**TASK DIRECTIONS**
Please copy out the lines below exactly, from the line with "list In web.xml" to the line with "list The input", including both of those lines.

**MATERIAL PROVIDED**
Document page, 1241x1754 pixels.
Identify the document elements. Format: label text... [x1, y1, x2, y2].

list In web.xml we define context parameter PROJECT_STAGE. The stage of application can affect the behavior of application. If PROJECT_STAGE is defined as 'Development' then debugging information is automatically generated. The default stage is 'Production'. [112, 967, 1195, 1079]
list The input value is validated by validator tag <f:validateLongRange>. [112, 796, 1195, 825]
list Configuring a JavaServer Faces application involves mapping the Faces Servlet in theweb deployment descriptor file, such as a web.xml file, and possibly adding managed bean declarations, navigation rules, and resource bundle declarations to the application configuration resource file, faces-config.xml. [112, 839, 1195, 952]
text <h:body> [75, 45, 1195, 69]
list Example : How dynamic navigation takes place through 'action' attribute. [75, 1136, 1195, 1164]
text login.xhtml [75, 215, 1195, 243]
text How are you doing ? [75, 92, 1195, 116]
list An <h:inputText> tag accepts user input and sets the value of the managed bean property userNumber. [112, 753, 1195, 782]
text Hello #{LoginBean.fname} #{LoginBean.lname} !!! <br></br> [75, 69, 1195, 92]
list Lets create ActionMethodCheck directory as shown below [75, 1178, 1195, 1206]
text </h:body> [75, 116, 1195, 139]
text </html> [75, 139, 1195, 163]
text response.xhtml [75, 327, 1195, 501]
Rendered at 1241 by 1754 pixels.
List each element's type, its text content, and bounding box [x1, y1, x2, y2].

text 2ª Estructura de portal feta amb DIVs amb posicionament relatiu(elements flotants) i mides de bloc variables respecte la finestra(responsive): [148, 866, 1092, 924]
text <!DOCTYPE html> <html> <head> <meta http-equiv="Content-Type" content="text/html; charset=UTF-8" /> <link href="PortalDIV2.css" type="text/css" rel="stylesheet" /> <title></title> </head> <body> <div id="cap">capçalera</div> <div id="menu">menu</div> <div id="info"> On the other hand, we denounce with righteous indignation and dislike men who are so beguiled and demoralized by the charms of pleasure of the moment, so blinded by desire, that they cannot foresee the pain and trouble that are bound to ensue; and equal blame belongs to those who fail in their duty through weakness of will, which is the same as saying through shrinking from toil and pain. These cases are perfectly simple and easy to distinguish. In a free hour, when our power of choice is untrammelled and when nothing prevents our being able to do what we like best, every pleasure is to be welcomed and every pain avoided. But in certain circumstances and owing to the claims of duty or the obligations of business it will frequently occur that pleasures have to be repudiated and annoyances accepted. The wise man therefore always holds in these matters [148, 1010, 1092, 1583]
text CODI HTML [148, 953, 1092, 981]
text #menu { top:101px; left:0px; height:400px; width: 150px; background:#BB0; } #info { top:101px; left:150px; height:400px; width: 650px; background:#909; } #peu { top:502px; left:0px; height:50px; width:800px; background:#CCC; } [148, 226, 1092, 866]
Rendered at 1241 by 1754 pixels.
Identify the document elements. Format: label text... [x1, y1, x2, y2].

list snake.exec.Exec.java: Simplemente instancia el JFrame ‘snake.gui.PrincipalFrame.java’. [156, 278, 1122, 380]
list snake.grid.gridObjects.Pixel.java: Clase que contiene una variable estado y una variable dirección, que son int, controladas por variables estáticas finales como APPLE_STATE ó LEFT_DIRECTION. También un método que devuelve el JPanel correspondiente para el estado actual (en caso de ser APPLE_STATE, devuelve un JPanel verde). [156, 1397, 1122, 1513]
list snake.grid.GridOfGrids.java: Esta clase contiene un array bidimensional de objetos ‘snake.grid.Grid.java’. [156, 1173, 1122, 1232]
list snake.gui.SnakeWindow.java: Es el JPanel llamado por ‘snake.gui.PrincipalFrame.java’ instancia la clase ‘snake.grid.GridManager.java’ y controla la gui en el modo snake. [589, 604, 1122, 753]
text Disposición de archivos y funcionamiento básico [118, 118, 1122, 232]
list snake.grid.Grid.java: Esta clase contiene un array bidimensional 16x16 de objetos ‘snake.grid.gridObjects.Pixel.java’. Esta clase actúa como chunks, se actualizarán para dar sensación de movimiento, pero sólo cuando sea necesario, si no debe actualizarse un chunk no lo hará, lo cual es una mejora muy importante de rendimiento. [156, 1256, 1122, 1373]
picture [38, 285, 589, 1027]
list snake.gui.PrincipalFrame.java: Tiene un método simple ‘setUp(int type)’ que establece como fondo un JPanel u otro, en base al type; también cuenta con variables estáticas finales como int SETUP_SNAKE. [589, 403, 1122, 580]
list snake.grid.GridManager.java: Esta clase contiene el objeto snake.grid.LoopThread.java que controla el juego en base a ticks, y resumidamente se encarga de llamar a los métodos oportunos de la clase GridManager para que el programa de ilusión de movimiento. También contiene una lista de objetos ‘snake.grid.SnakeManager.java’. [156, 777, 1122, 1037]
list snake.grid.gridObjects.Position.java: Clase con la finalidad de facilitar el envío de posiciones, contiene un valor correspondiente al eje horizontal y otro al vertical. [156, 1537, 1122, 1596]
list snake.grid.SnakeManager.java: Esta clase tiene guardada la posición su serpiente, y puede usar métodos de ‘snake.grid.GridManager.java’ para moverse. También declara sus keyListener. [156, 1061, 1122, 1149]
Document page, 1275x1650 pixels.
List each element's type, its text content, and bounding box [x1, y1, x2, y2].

**EXERCISE SOLUTION**
list In web.xml we define context parameter PROJECT_STAGE. The stage of application can affect the behavior of application. If PROJECT_STAGE is defined as 'Development' then debugging information is automatically generated. The default stage is 'Production'. [112, 967, 1195, 1079]
list The input value is validated by validator tag <f:validateLongRange>. [112, 796, 1195, 825]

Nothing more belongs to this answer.